Using software tools we can inspect the “digital exhaust plume” of our engagement with online systems to build descriptions of processes and activities as they are actually carried out. These are not theoretical models, but real models.

Having built models of the work, we can employ robotic process automation to accelerate the workflows, allowing one system to automatically drive another system. Data analytics is another burgeoning sector, providing enormous insights into our models of the world that drive new ways of thinking.

A schedule is another type of model: a forecast of what needs to happen to achieve an outcome plus a record of actions to date. The idea that a schedule describes a single path is being replaced with ensembles of paths. Using ensemble modelling techniques we can calculate the probabilities of various outcomes by modelling the likelihood of each potential pathway and its range of efforts and durations.

Similar to chess, a computer now has a clear advantage over a person: it can evaluate countless scenarios rapidly and make optimal recommendations. Ensemble models can be informed by thousands of historical schedules, exploiting hard-won knowledge to improve future outcomes.

This is learning from experience enabled by machine. Our models are not only growing in power and diversity, but they are linking up. The information they contain is no longer sitting in silos. We’re at a tipping point where we can combine them freely. Graph databases play a vital role in this. These are the same engines that power social media sites, and are radically changing how we exchange information. When we join our models up we can generate powerful human-like chains of reasoning.

Process mining can be used to identify where process bottlenecks occur. Then we can pose those scenarios as machine learning problems to find out why these bottlenecks occur. This is applied AI in action – a variety of algorithms being brought to bear on a group of problems to yield human-like insights, but at scale.

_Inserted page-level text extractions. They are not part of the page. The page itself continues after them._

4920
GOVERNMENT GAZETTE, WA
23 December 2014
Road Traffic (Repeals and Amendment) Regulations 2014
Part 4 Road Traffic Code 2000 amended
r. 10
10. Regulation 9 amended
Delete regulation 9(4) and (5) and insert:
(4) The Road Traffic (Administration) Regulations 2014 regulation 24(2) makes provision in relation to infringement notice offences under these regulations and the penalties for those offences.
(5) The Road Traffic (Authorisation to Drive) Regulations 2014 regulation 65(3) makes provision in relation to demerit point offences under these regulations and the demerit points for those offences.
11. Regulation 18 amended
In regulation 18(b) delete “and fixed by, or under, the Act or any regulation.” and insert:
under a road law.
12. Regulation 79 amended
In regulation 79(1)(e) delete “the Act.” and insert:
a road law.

Imagine the potential then if we could share project and process data across companies and sectors for the greater good? Data trusts may be the way forward here.

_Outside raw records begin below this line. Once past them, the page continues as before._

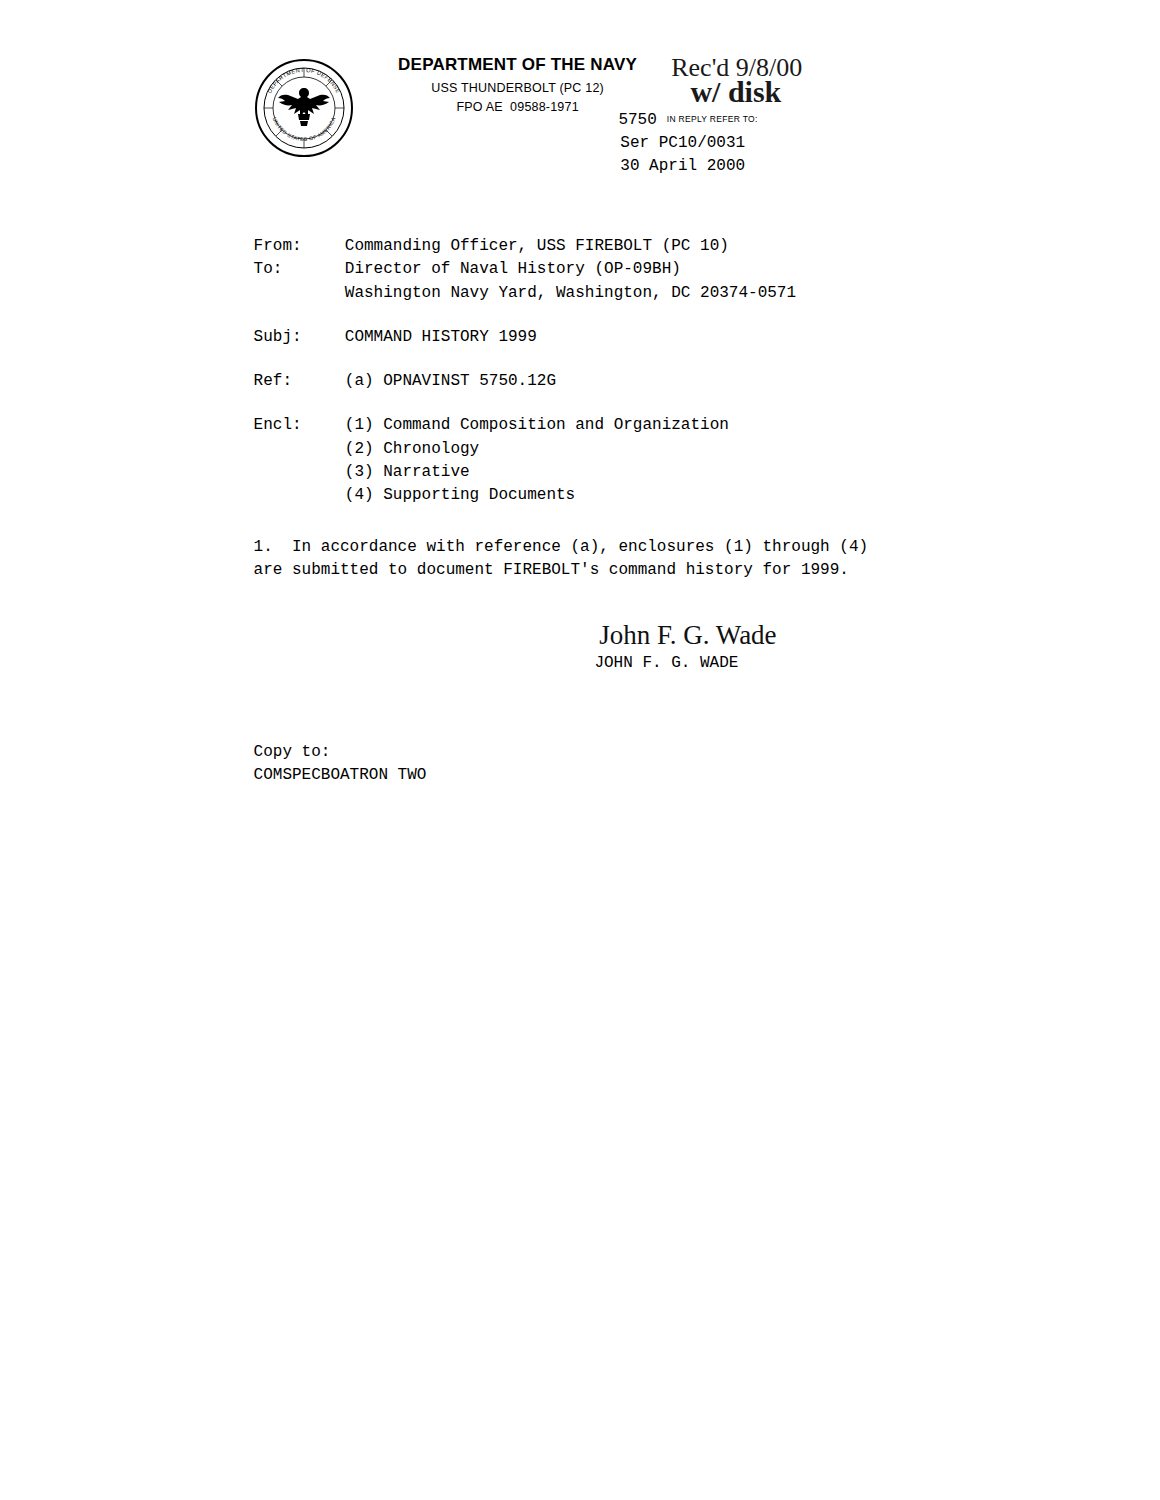DEPARTMENT OF DEFENSE UNITED STATES OF AMERICA
DEPARTMENT OF THE NAVY
USS THUNDERBOLT (PC 12)
FPO AE 09588-1971
Rec'd 9/8/00 w/ disk
5750 IN REPLY REFER TO:
Ser PC10/0031
30 April 2000
| From: | Commanding Officer, USS FIREBOLT (PC 10) |
| To: | Director of Naval History (OP-09BH) |
| | Washington Navy Yard, Washington, DC 20374-0571 |
| Subj: | COMMAND HISTORY 1999 |
| Ref: | (a) OPNAVINST 5750.12G |
| Encl: | (1) Command Composition and Organization |
| | (2) Chronology |
| | (3) Narrative |
| | (4) Supporting Documents |
1. In accordance with reference (a), enclosures (1) through (4) are submitted to document FIREBOLT's command history for 1999.
John F. G. Wade
JOHN F. G. WADE
Copy to:
COMSPECBOATRON TWO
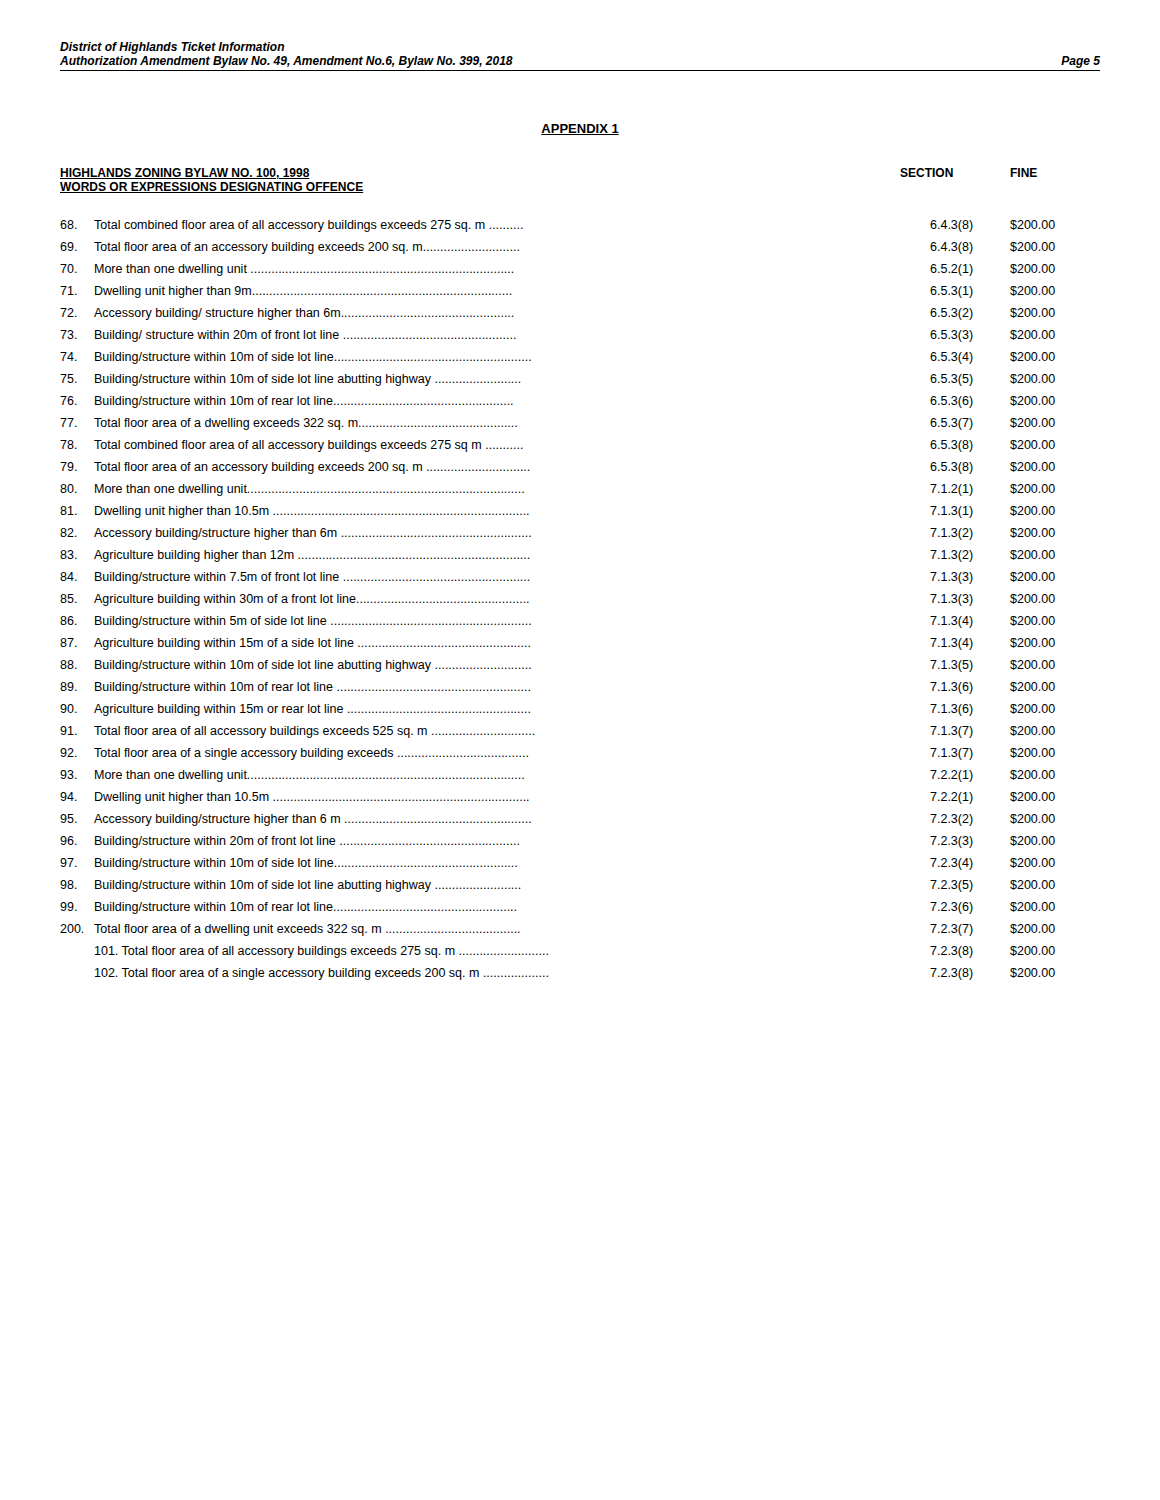District of Highlands Ticket Information
Authorization Amendment Bylaw No. 49, Amendment No.6, Bylaw No. 399, 2018 Page 5
APPENDIX 1
HIGHLANDS ZONING BYLAW NO. 100, 1998
WORDS OR EXPRESSIONS DESIGNATING OFFENCE
SECTION
FINE
| 68. | Total combined floor area of all accessory buildings exceeds 275 sq. m .......... | 6.4.3(8) | $200.00 |
| 69. | Total floor area of an accessory building exceeds 200 sq. m............................ | 6.4.3(8) | $200.00 |
| 70. | More than one dwelling unit ............................................................................ | 6.5.2(1) | $200.00 |
| 71. | Dwelling unit higher than 9m........................................................................... | 6.5.3(1) | $200.00 |
| 72. | Accessory building/ structure higher than 6m.................................................. | 6.5.3(2) | $200.00 |
| 73. | Building/ structure within 20m of front lot line .................................................. | 6.5.3(3) | $200.00 |
| 74. | Building/structure within 10m of side lot line......................................................... | 6.5.3(4) | $200.00 |
| 75. | Building/structure within 10m of side lot line abutting highway ......................... | 6.5.3(5) | $200.00 |
| 76. | Building/structure within 10m of rear lot line.................................................... | 6.5.3(6) | $200.00 |
| 77. | Total floor area of a dwelling exceeds 322 sq. m.............................................. | 6.5.3(7) | $200.00 |
| 78. | Total combined floor area of all accessory buildings exceeds 275 sq m ........... | 6.5.3(8) | $200.00 |
| 79. | Total floor area of an accessory building exceeds 200 sq. m .............................. | 6.5.3(8) | $200.00 |
| 80. | More than one dwelling unit................................................................................ | 7.1.2(1) | $200.00 |
| 81. | Dwelling unit higher than 10.5m .......................................................................... | 7.1.3(1) | $200.00 |
| 82. | Accessory building/structure higher than 6m ....................................................... | 7.1.3(2) | $200.00 |
| 83. | Agriculture building higher than 12m ................................................................... | 7.1.3(2) | $200.00 |
| 84. | Building/structure within 7.5m of front lot line ...................................................... | 7.1.3(3) | $200.00 |
| 85. | Agriculture building within 30m of a front lot line.................................................. | 7.1.3(3) | $200.00 |
| 86. | Building/structure within 5m of side lot line .......................................................... | 7.1.3(4) | $200.00 |
| 87. | Agriculture building within 15m of a side lot line .................................................. | 7.1.3(4) | $200.00 |
| 88. | Building/structure within 10m of side lot line abutting highway ............................ | 7.1.3(5) | $200.00 |
| 89. | Building/structure within 10m of rear lot line ........................................................ | 7.1.3(6) | $200.00 |
| 90. | Agriculture building within 15m or rear lot line ..................................................... | 7.1.3(6) | $200.00 |
| 91. | Total floor area of all accessory buildings exceeds 525 sq. m .............................. | 7.1.3(7) | $200.00 |
| 92. | Total floor area of a single accessory building exceeds ...................................... | 7.1.3(7) | $200.00 |
| 93. | More than one dwelling unit................................................................................ | 7.2.2(1) | $200.00 |
| 94. | Dwelling unit higher than 10.5m .......................................................................... | 7.2.2(1) | $200.00 |
| 95. | Accessory building/structure higher than 6 m ...................................................... | 7.2.3(2) | $200.00 |
| 96. | Building/structure within 20m of front lot line .................................................... | 7.2.3(3) | $200.00 |
| 97. | Building/structure within 10m of side lot line..................................................... | 7.2.3(4) | $200.00 |
| 98. | Building/structure within 10m of side lot line abutting highway ......................... | 7.2.3(5) | $200.00 |
| 99. | Building/structure within 10m of rear lot line..................................................... | 7.2.3(6) | $200.00 |
| 200. | Total floor area of a dwelling unit exceeds 322 sq. m ....................................... | 7.2.3(7) | $200.00 |
| | 101. Total floor area of all accessory buildings exceeds 275 sq. m .......................... | 7.2.3(8) | $200.00 |
| | 102. Total floor area of a single accessory building exceeds 200 sq. m ................... | 7.2.3(8) | $200.00 |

I believe if we combine the best of humans and algorithms, we can reach new levels of project delivery performance. The whole can be greater than the sum of its parts. I anticipate a change in professional skill-sets. Our clients will seek teams who know how to design, build and operate these higher-order systems. Critically, we must understand these systems, their behaviours and the reasons why they reach conclusions – we must never reach the point “computer says no”.

However, I must sound a note of caution. When we replace something, it can only be a part. We must retain control and a full understanding. We are the designers.

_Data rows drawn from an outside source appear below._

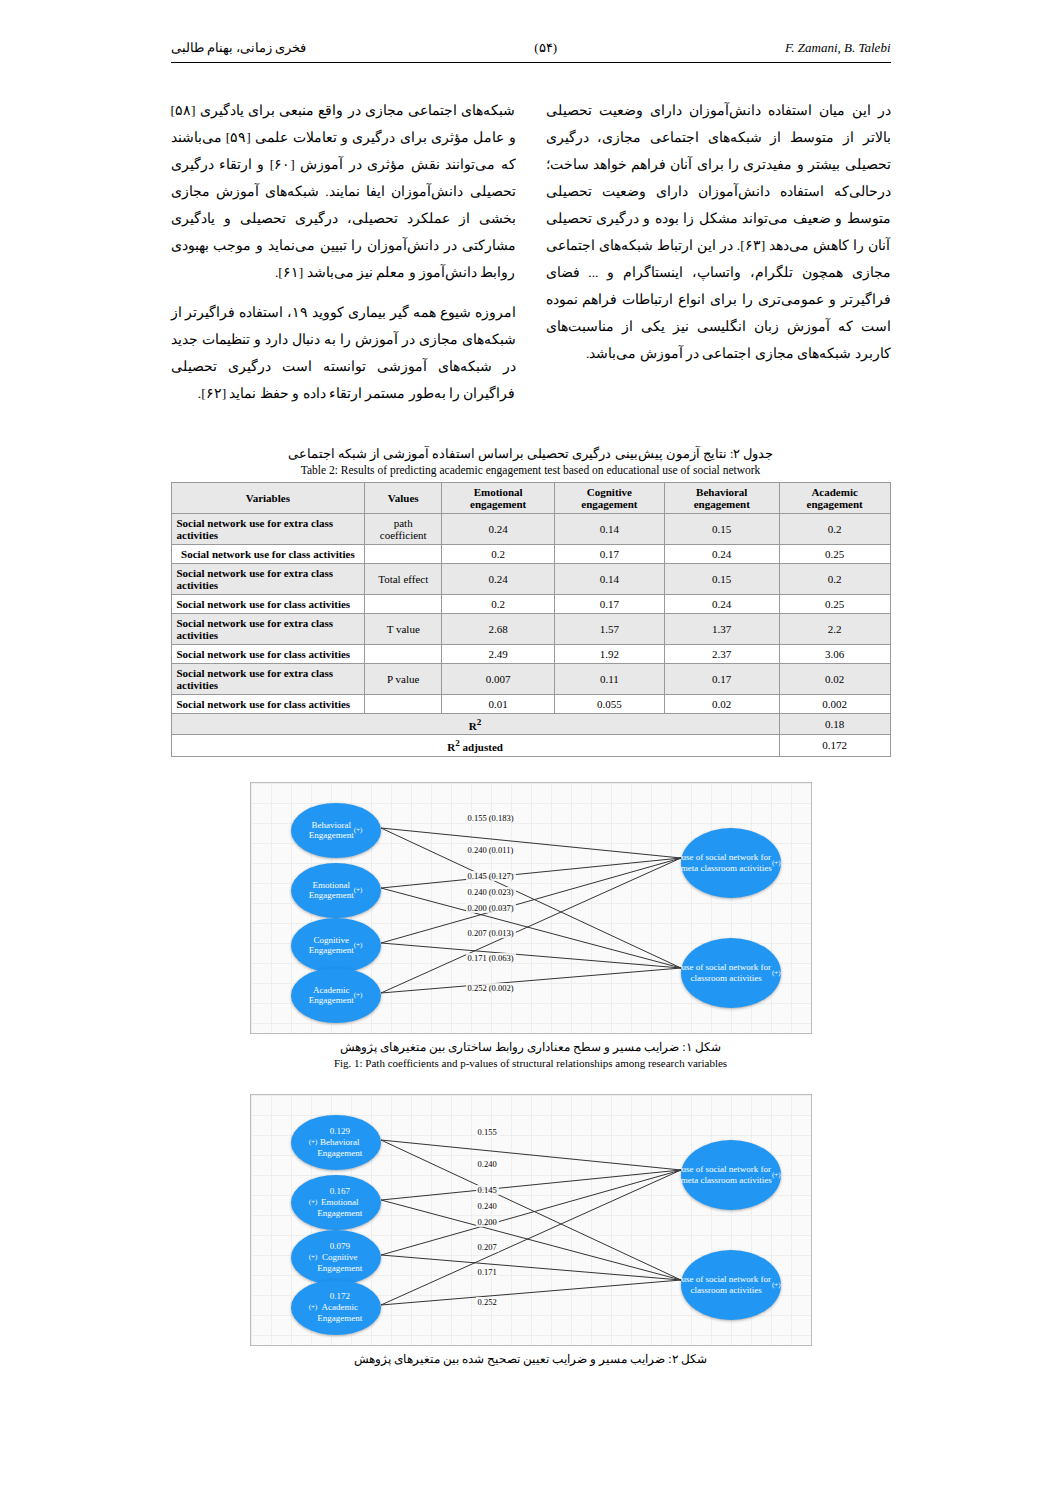F. Zamani, B. Talebi
(۵۴)
فخری زمانی، بهنام طالبی
در این میان استفاده دانش‌آموزان دارای وضعیت تحصیلی بالاتر از متوسط از شبکه‌های اجتماعی مجازی، درگیری تحصیلی بیشتر و مفیدتری را برای آنان فراهم خواهد ساخت؛ درحالی‌که استفاده دانش‌آموزان دارای وضعیت تحصیلی متوسط و ضعیف می‌تواند مشکل زا بوده و درگیری تحصیلی آنان را کاهش می‌دهد [۶۳]. در این ارتباط شبکه‌های اجتماعی مجازی همچون تلگرام، واتساپ، اینستاگرام و ... فضای فراگیرتر و عمومی‌تری را برای انواع ارتباطات فراهم نموده است که آموزش زبان انگلیسی نیز یکی از مناسبت‌های کاربرد شبکه‌های مجازی اجتماعی در آموزش می‌باشد.
شبکه‌های اجتماعی مجازی در واقع منبعی برای یادگیری [۵۸] و عامل مؤثری برای درگیری و تعاملات علمی [۵۹] می‌باشند که می‌توانند نقش مؤثری در آموزش [۶۰] و ارتقاء درگیری تحصیلی دانش‌آموزان ایفا نمایند. شبکه‌های آموزش مجازی بخشی از عملکرد تحصیلی، درگیری تحصیلی و یادگیری مشارکتی در دانش‌آموزان را تبیین می‌نماید و موجب بهبودی روابط دانش‌آموز و معلم نیز می‌باشد [۶۱].
امروزه شیوع همه گیر بیماری کووید ۱۹، استفاده فراگیرتر از شبکه‌های مجازی در آموزش را به دنبال دارد و تنظیمات جدید در شبکه‌های آموزشی توانسته است درگیری تحصیلی فراگیران را به‌طور مستمر ارتقاء داده و حفظ نماید [۶۲].
جدول ۲: نتایج آزمون پیش‌بینی درگیری تحصیلی براساس استفاده آموزشی از شبکه اجتماعی
Table 2: Results of predicting academic engagement test based on educational use of social network
| Variables | Values | Emotional engagement | Cognitive engagement | Behavioral engagement | Academic engagement |
| --- | --- | --- | --- | --- | --- |
| Social network use for extra class activities | path coefficient | 0.24 | 0.14 | 0.15 | 0.2 |
| Social network use for class activities | | 0.2 | 0.17 | 0.24 | 0.25 |
| Social network use for extra class activities | Total effect | 0.24 | 0.14 | 0.15 | 0.2 |
| Social network use for class activities | | 0.2 | 0.17 | 0.24 | 0.25 |
| Social network use for extra class activities | T value | 2.68 | 1.57 | 1.37 | 2.2 |
| Social network use for class activities | | 2.49 | 1.92 | 2.37 | 3.06 |
| Social network use for extra class activities | P value | 0.007 | 0.11 | 0.17 | 0.02 |
| Social network use for class activities | | 0.01 | 0.055 | 0.02 | 0.002 |
| R 2 | 0.18 |
| R 2 adjusted | 0.172 |
Behavioral
Engagement(+)
Emotional
Engagement(+)
Cognitive
Engagement(+)
Academic
Engagement(+)
use of social network for meta classroom activities(+)
use of social network for classroom activities(+)
0.155 (0.183)
0.240 (0.011)
0.145 (0.127)
0.240 (0.023)
0.200 (0.037)
0.207 (0.013)
0.171 (0.063)
0.252 (0.002)
شکل ۱: ضرایب مسیر و سطح معناداری روابط ساختاری بین متغیرهای پژوهش
Fig. 1: Path coefficients and p-values of structural relationships among research variables
(+) 0.129
Behavioral
Engagement
(+) 0.167
Emotional
Engagement
(+) 0.079
Cognitive
Engagement
(+) 0.172
Academic
Engagement
use of social network for meta classroom activities(+)
use of social network for classroom activities(+)
0.155
0.240
0.145
0.240
0.200
0.207
0.171
0.252
شکل ۲: ضرایب مسیر و ضرایب تعیین تصحیح شده بین متغیرهای پژوهش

My conclusion is that we can indeed begin to meet the challenge. Let us replace a part of our project delivery capability with AI. When we do, our busy days may become quieter and more reflective, as we guide and coach the project systems we design and integrate. Delivery will become more sublime; our clients will enjoy the predictability and confidence we exude as a result.

Perhaps we could then extend this achievement to other professions, and enable greater insights and delivery sophistication throughout society. I believe we can take this opportunity to build a better future.